_Cosa fare_
Scrivi il seguito della recensione teatrale dello spettacolo «Cecè», cominciando subito dopo l'ultima frase del testo.

══ Estratto selezionato

29/10/2023
Cecè, l'anima multipla di Pirandello (di Cosimo Filigheddu)
Pirandello per i giovani attori è come l’esame di Anatomia a Medicina: se lo passi al primo tentativo sei già medico. In questo “Cecè” dell’Astra allestito dalla Compagnia Teatro Sassari con la perfetta regia di Mario Lubino, l’unica ansia poteva essere per la riuscita di Bianca Maria Lay, Nada, e Aldo Milia, nel ruolo eponimo, entrambi alla prima prova nella resa di un autore che, oltre che tecnica e studio, richiede la comprensione intima della sua malinconica e spietata concezione dell’uomo, una immedesimazione, più che nel singolo personaggio, nel suo creatore: ciò che soltanto attori rifiniti possono fare.
Prova riuscita per entrambi, direi. Bianca Maria Lay ha mantenuto per tutto l’atto quel fondo di afflizione pirandelliano, pur negli impeccabili passaggi dall’ingenuo gioco della giovane signora dell’alta società alle cadute nella sguaiataggine indotta dall’incalzare degli eventi che gli vanno contro, cioè la vera anima della giovane donna figlia della decadenza romana post unitaria, un po’ ingenua e un po’ ragazza allegra. Una padronanza psicologica del personaggio sorretta da una perfetta conoscenza e occupazione degli spazi del palcoscenico, oltre a una sicurezza ed eleganza di movimenti che rivela una pratica della danza.

════
══ Contenuto del dataset

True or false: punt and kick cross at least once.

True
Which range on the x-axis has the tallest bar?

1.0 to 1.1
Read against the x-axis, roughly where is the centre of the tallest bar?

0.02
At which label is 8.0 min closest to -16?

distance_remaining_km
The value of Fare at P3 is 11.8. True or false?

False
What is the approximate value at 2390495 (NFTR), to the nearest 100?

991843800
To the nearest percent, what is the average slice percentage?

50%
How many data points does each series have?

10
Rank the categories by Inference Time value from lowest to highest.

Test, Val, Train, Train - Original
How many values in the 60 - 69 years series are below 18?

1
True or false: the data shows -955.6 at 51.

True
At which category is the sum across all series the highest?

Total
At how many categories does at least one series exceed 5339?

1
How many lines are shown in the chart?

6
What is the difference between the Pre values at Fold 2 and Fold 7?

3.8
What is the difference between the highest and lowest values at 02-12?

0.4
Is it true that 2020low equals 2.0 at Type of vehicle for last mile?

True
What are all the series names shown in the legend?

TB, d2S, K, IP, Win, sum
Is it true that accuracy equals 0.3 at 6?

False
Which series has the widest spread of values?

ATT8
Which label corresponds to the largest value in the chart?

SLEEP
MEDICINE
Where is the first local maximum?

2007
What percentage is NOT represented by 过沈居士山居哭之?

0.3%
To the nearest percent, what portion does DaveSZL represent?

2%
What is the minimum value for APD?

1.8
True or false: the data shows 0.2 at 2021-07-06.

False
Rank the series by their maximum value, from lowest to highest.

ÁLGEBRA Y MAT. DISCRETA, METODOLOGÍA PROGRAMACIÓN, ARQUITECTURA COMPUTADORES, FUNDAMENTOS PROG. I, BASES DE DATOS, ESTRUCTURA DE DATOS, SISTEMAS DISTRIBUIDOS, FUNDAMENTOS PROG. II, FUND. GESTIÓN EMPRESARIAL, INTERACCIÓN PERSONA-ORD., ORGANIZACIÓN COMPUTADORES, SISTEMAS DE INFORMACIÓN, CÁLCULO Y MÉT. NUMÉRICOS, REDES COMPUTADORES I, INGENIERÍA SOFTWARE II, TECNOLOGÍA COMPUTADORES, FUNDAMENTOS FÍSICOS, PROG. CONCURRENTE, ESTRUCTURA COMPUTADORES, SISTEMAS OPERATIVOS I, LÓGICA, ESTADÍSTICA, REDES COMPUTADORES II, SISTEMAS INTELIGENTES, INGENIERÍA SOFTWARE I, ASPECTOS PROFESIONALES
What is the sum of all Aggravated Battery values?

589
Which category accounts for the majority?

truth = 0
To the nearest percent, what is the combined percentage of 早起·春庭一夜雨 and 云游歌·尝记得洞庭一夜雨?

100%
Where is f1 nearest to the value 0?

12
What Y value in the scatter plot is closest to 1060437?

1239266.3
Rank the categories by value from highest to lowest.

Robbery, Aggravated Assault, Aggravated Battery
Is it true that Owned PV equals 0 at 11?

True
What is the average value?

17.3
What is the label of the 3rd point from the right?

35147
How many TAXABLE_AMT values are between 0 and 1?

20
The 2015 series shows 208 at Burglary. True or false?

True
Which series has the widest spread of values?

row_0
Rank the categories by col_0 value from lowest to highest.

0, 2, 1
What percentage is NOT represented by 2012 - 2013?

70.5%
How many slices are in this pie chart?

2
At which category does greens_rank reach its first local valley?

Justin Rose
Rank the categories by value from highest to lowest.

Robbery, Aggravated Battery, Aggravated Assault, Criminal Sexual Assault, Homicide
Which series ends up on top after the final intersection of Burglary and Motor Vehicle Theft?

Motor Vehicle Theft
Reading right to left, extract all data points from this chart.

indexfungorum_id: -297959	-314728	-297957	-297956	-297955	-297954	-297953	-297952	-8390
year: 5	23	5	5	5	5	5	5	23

════

_Risposta_
Aldo Milia ha dal canto suo mostrato di capire che certi monologhi di Cecè non sono altro che un allenamento di Pirandello prima della grande prova di “Uno, nessuno e centomila”. Milia non sfugge al comico amaro e talvolta volgare insito in questa commedia inconsueta nello stile e nella tematica dell’autore, ma acchiappa solidamente l’anima di Pirandello ogni volta che compare nel testo, soprattutto nella riflessione apparentemente cinica dei mille modi di essere e di mostrarsi, dove abbandona il tono giocoso come in quel “Non è uno strazio pensare che tu vivi sparpagliato in centomila che ti conoscono e che tu non conosci?”.
Scontata invece la perfetta resa del commendator Squatriglia nella bella interpretazione di Alfredo Ruscitto, autore collaudato e coinvolgente, capace di correre dal comico al tragico, dal macchiettistico all’intimo con tutta la professionalità e la passione che lo contraddistingue.
Mario Lubino con la sua regia ha reso con agile coerenza lo spirito multiplo di questo atto unico, dove traspare il disprezzo per il mondo corrotto e affaristico romano, cioè una critica sociale non comune in Pirandello, il quale di solito preferisce riflettere sul rapporto del singolo con la società malata, ciò che però compare anche qui. E per rendere tutto occorre il ritmo di scansione ma nello stesso tempo compatto che Lubino ha impresso al suo allestimento.